News and Vacancies
2025 IEEE VNC Best Paper Award

Congratulations to Tengfei Lyu who was awarded the Best Paper Award at the 2025 IEEE Vehicular Networking Conference (VNC).
Title of Paper: Accuracy and Relevance: a Value of Information Based Prioritization of Perceived Objects for the ETSI Collective Perception Service
Supervisors: Dr Aisling, O’Driscoll, Professor Dirk Pesch and Dr Noor-A-Rahim Md
The paper was published in the 2025 IEEE Vehicular Networking Conference (VNC) in Porto, Portugal, June 2025
Abstract: The Collective Perception Service (CPS) enables connected vehicles and infrastructure to share real-time sensor data to augment situational awareness, including the positions, speeds, and attributes of detected objects. While such updates provide valuable information, frequent and potentially redundant transmissions can result in saturation of the vehicular communication medium.

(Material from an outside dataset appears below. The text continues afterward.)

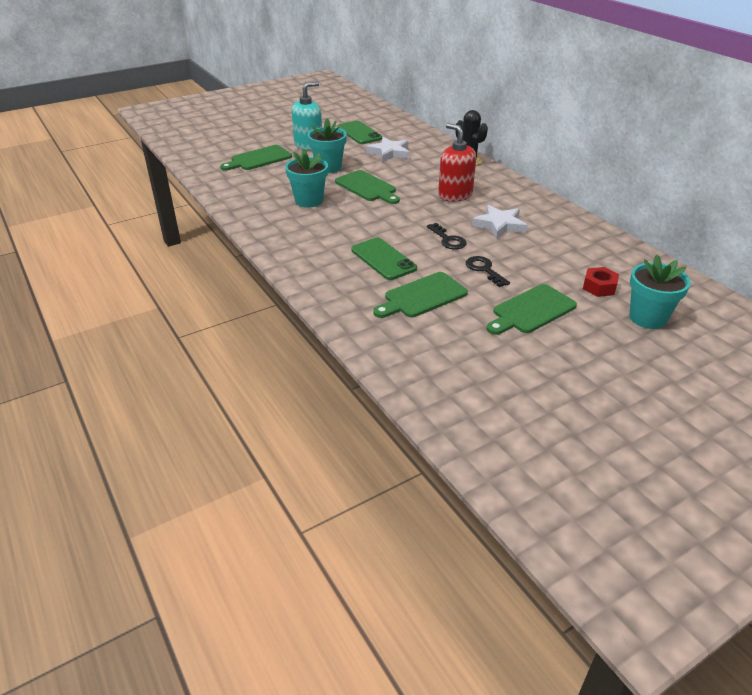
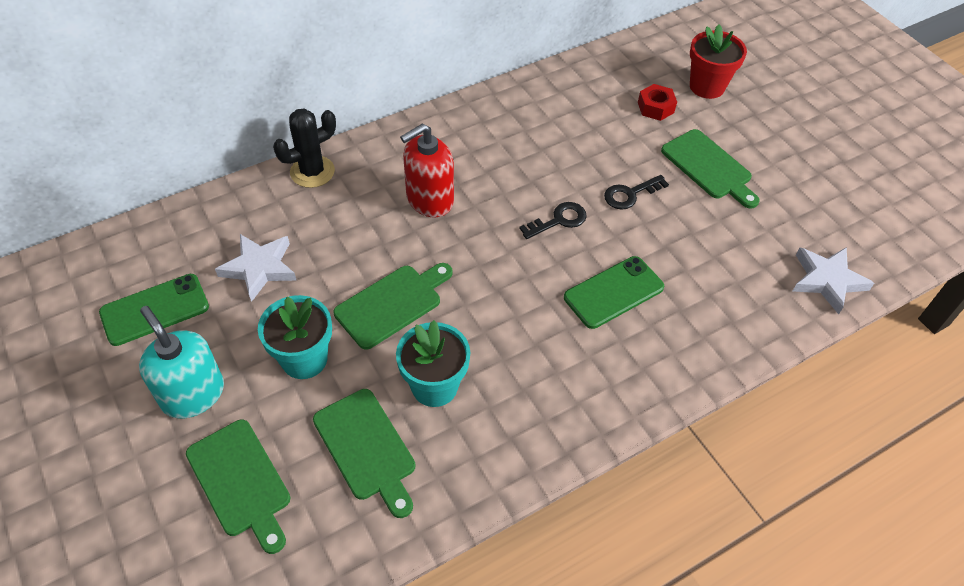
camera: 90 degrees left, 15 degrees up
(422, 296) = (696, 258): green cutting board -> green cutting board (366, 448)
(499, 225) = (519, 165): white star -> white star (827, 280)
(647, 318) = (707, 86): turquoise flower pot -> red flower pot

To alleviate this, the European Telecommunications Standards Institute (ETSI) specifies a set of object inclusion rules governing Collective Perception Message (CPM) generation, which are largely based on dynamics or update frequency, as well as many additional update rate control (URC) measures that further suppress object reports. Due to the origins of these rules, largely based on cooperative awareness messages, this has resulted in a series of overly complex mitigation measures to limit the channel occupancy. As a result, there is a need to streamline CPM object inclusion rules into a singular Value of Information (VoI) based function that should, at the very least, expressly consider a) the perception accuracy of the information being shared and b) the importance of the data to the nearby Intelligent Transport System Stations (ITS-S'). It should rank and prioritise objects in a CPM in the presence of noisy sensor readings under diverse channel conditions. Based on discussions with the ETSI Collective Perception Service (TS 103 324) working group, this paper proposes the requirements and range for such a function and discusses the object states that would meet these requirements. It proposes and evaluates two possible VoI function implementations and shows that objects are more accurately ranked and prioritised than with current CPM rules. This informs more detailed VoI-based object inclusion function implementations in the future.